Метафизика и этика образуют в философии Шопенгауэра своеобразное «раздвоение единого», в основе которого лежит раздвоение субъекта на познающее и волящее Я. Аналогично нераздельности субъекта и объекта в акте познания они нераздельны и в акте хотения. Без субъекта, как и без объекта хотения нет воли, как без субъекта и объекта познания нет познания. Волевой акт обозначает наличие какого-либо определенного стремления воли. Познание «чего?» соответствует воле «к чему?».
Универсальный «объект» воли — воля к жизни. «Все и каждое полно и кипит волей» (7, II, 45). Как мы уже знаем, воля — это начало не физическое, присущее миру представлений, а начало метафизическое. Воля к жизни стихийна, независима от сознания, безусловна, неразумна и слепа. С нее все в жизни начинается и на ней все в жизни держится. За нею нет ничего. «Есть граница, до которой может проникнуть размышление… Мое учение достигает этой границы в воле к жизни… Хотеть идти еще дальше этого, по-моему, все равно что хотеть выбраться за пределы атмосферы. Мы должны остановиться на этом…» (там же, 256). Человек, как и всякое другое существо, больше всего на свете любит свое существование. Инстинкт самосохранения — первая заповедь воли к жизни. Неудержимое, непрестанное стремление к благу, к наслаждению, к радости — ее движущая сила. Воля к жизни претворяется в неустанную погоню за счастьем.

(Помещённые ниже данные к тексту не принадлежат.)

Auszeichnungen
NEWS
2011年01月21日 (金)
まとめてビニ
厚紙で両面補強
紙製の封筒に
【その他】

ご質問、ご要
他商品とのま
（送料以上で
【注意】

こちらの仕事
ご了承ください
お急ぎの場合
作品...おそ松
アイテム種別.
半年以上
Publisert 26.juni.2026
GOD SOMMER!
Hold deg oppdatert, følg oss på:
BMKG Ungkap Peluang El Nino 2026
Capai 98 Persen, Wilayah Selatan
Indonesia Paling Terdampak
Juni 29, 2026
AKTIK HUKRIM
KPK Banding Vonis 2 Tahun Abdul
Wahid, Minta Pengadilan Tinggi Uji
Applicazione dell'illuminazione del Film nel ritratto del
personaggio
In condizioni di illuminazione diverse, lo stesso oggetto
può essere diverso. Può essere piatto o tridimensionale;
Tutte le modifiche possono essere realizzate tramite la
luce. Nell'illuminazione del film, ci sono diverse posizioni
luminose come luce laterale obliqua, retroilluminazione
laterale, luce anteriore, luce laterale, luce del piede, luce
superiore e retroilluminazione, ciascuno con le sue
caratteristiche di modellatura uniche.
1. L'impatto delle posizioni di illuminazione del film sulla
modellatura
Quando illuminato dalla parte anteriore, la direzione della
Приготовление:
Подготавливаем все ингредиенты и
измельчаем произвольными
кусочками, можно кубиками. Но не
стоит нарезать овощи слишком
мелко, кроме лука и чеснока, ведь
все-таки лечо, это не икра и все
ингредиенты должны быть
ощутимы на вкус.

Что влечет за собой воля к жизни? Как влияет она на поведение человека? Она влечет за собой эгоизм, который, как правило, служит источником всех его поступков. «Главная и основная пружина в человеке, как и в животном, есть эгоизм» (5, IV, 191). Что такое эгоизм? Одной из этических «аксиом» Шопенгауэра является: «Всякий поступок, последнею целью которого служит благо и горе самого действующего, эгоистичен» (там же, 200). А благо и горе, гласит другая «аксиома», есть исключительно мое благо и горе. Девиз эгоиста: «Все для меня и ничего для другого!» Он «соделывает себя средоточием мира, свое собственное существование и благополучие предпочитает всему другому, даже в естественном состоянии готов все другое этому принести в жертву, готов уничтожить мир, чтобы только свое собственное я, эту каплю в море, поддержать несколько долее. Этот образ мыслей есть эгоизм, всякой вещи в природе существенный» (6, 346).

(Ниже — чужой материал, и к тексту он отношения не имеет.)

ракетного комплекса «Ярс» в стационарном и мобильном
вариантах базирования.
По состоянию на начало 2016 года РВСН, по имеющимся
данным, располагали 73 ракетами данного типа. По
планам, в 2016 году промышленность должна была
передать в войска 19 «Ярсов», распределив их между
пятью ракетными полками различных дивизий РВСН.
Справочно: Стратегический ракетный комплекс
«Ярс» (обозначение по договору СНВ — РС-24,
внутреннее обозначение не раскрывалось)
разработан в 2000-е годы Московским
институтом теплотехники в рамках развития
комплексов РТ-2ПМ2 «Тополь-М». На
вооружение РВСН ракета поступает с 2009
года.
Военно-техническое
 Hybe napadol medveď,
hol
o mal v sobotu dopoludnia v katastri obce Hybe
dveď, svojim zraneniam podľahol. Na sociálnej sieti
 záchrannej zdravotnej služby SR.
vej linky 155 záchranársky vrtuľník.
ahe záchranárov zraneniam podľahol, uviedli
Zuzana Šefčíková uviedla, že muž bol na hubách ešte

В чем видит эгоист свое благополучие? К чему он стремится? Что служит целью его существования? В чем искомое им «счастье»? Эгоистический импульс определяется врожденным характером каждого индивидуума: «…эгоистическое поведение» направляется всецело «по указанию закона мотивации». Эгоизм глубоко коренится в индивидуальных свойствах отдельной личности. «Я и эгоизм — это одно: если исчезнет последний, то, собственно, нет уже больше и первого» (5, IV, 466).
Шопенгауэр различает две ступени, или две разновидности, эгоизма: эгоизм, который хочет собственного блага, и гипертрофированный, злобный эгоизм, который хочет чужого горя. В первом случае обычно он прикрывается вежливостью, этим «фиговым листком эгоизма». Во втором он выступает как обнаженное злодеяние: «Иной человек был бы в состоянии убить другого только для того, чтобы его жиром смазать себе сапоги!» Но при этом, добавляет Шопенгауэр, «у меня все-таки осталось сомнение, действительно ли это гипербола» (5, IV, 194).
Но что такое желание, этот атом воли к жизни, эта монада гармонии, именуемой «счастьем», этот неукротимый порыв эгоизма? Оправданно ли, допустимо ли, терпимо ли на этой основе возводить учение о нравственности? Приемлема ли гедонистическая или эвдемонистическая этика, сращивающая мораль с неотъемлемым от эгоистического атрибута стремлением к счастью, к наслаждению жизнью?
Что является источником всякого желания? Всякое желание, всякое стремление, отвечает на этот вопрос Шопенгауэр, возникает из нужды, из недостатка, из неудовлетворенности, недовольства своим состоянием. Стало быть, «всякое наслаждение по своей природе негативно, т. е. состоит в освобождении от какой-либо нужды или страдания» (7, II, 41). Оно имеет отрицательный характер, тогда как нужда, страдание по своей природе положительны, они — предпосылка стремления. Страдание первично, наслаждение вторично, производно от него. Ведь всякое хотение проистекает из недостатка, следовательно, из страдания. Отсутствие чего-либо, лишение, страдание не исходят, однако, «непосредственно и необходимо из неимения, а лишь из желания иметь при неимении» (6, 90), в силу которого неимение превращается в лишение, в страдание. «Ибо всякое страдание есть не что иное, как неисполненное и пресеченное хотение» (6, 379).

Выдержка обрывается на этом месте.